__DIRECTIONS__
Note every line in the entries that contains the string "locus", and copy it.

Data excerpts
● ● ●

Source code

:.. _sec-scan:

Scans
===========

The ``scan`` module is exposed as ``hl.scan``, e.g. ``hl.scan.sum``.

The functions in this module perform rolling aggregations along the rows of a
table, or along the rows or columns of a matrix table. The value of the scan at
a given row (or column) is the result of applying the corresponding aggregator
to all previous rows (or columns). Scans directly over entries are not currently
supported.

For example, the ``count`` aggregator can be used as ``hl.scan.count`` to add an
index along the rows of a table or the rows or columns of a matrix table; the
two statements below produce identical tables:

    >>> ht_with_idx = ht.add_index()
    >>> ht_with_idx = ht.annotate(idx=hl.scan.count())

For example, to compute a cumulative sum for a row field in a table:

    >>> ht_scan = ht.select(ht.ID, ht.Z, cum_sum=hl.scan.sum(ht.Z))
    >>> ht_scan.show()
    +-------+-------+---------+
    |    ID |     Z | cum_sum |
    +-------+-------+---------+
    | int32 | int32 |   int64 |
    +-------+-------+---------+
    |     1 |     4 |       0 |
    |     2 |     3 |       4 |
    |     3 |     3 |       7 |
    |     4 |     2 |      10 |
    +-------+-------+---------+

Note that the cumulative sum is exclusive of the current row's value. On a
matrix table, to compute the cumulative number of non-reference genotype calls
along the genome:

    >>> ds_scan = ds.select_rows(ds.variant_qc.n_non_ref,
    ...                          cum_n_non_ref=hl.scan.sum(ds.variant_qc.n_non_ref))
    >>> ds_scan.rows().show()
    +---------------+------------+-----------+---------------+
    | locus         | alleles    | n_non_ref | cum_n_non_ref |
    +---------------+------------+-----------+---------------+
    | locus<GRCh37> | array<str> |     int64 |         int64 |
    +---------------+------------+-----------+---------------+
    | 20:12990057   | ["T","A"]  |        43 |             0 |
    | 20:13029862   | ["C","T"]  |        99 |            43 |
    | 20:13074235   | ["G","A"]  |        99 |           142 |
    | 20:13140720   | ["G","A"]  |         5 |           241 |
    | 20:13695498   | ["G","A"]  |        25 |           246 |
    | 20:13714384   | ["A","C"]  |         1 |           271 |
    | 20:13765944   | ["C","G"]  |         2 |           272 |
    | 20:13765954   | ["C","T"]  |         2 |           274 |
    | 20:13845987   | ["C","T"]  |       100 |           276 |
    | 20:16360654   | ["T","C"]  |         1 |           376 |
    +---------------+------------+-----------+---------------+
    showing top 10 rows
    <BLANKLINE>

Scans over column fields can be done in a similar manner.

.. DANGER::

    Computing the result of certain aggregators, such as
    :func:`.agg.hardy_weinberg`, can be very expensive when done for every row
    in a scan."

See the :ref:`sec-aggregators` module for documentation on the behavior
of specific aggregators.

● ● ●

__RESPONSE BOX__
    | locus         | alleles    | n_non_ref | cum_n_non_ref |
    | locus<GRCh37> | array<str> |     int64 |         int64 |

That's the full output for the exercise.